When Dillon sat up he was still laughing, and he laughed harder after they ordered and Mace related the events of the day.
“Move in with me and rent the house. You won’t have to work on anything but Ipseity.”
“I want to sell the house and with the money we get from it we can finance ourselves for a while.”
Dillon took another helping of the tea-smoked duck. He kept his eyes on the table. A quiet Dillon was a Dillon you worried about. “What?”
“It’s your house, Mace. Buster’s legacy. It’s long-term security, dude. I don’t think you should sell it.”
“Why not?”
“If we fail, you’ll have nothing.”
“We’re not going to fail.”
“Most start-ups fail. Most founders lose everything. You know the successes are so few they’re more like miracles.”
It’s not like he needed to hear that again. “It’s Buster’s legacy. You think she’d want us to give up? When did we ever talk about giving up?”
“Shit, you’re serious about this.”
“It’s one of those moments, Dillon. Do or die.”
Dillon shook his head and his body followed in a shudder. Buster would’ve said someone walked on his grave. “Jesus, Mace.”
He shrugged and emptied the beer he could no longer afford down his soon to be homeless throat. Dillon was serving up shock and awe, but it was preliminary to battle stations.
By time the restaurant kicked them out they were both thoroughly hammered, and Dillon was considering forging his own sick certificate to avoid work the next day.

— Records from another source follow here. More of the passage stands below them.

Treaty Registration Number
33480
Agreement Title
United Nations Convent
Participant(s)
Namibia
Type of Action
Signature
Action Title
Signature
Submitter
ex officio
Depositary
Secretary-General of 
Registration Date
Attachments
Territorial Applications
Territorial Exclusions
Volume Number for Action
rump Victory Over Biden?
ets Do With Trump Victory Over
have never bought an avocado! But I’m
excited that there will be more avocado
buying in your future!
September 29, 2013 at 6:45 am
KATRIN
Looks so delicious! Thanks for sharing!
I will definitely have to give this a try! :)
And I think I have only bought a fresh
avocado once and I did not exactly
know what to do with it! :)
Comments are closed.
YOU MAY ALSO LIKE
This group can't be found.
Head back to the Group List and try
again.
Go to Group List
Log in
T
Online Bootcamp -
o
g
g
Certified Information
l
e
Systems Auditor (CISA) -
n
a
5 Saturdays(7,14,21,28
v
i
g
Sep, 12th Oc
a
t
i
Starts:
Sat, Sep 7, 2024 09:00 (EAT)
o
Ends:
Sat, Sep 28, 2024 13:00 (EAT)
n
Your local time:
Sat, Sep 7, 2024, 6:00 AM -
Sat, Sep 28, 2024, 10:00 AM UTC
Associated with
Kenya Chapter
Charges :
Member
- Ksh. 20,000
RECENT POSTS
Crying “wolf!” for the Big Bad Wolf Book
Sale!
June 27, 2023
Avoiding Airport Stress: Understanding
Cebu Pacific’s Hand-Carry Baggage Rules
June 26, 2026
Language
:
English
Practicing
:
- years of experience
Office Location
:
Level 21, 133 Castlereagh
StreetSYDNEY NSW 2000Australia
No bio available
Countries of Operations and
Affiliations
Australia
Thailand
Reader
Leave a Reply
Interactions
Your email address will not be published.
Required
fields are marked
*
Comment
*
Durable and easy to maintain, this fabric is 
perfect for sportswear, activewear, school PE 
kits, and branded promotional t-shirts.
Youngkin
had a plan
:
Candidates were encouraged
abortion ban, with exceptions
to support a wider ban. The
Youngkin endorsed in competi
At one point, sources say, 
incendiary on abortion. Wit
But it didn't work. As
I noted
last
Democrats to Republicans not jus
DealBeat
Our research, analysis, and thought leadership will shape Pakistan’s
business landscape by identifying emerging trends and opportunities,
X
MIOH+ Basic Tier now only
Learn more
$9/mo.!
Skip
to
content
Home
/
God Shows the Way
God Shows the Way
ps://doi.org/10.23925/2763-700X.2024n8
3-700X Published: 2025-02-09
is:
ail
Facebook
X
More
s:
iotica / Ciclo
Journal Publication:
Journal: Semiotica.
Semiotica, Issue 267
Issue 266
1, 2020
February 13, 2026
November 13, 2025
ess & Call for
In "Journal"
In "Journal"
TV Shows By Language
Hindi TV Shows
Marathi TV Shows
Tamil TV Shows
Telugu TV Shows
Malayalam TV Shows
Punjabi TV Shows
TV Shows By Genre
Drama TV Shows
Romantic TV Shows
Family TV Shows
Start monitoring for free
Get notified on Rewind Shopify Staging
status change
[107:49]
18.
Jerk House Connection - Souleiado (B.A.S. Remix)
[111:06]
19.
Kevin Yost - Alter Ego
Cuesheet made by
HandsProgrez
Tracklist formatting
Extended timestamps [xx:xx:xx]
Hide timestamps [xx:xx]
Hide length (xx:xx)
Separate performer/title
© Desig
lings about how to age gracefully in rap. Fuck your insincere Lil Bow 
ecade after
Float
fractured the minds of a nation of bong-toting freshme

But they had an order of proceedings: debug the software, find headroom in the business plan, sell the house, cohabit; which meant Dillon had to ditch his existing flatmate who was his current on again, off again girlfriend—no biggie. Rework the Summers-Denby pitch and sleep with the next door neighbour of every other VC in the city.
The first part of that workload was shared; the second part was on Mace because he had the time, the talent and the form. He wasn’t taking it gay though. There was only so much he’d sacrifice for success.
It seemed entirely reasonable, except he only knew one woman who lived next door to a VC and she was the only woman he was interested in sleeping with. He thought he might love that woman Lucinda, and he’d kill Antonio if he was anywhere near her with his boofy hair and his yachty shoes.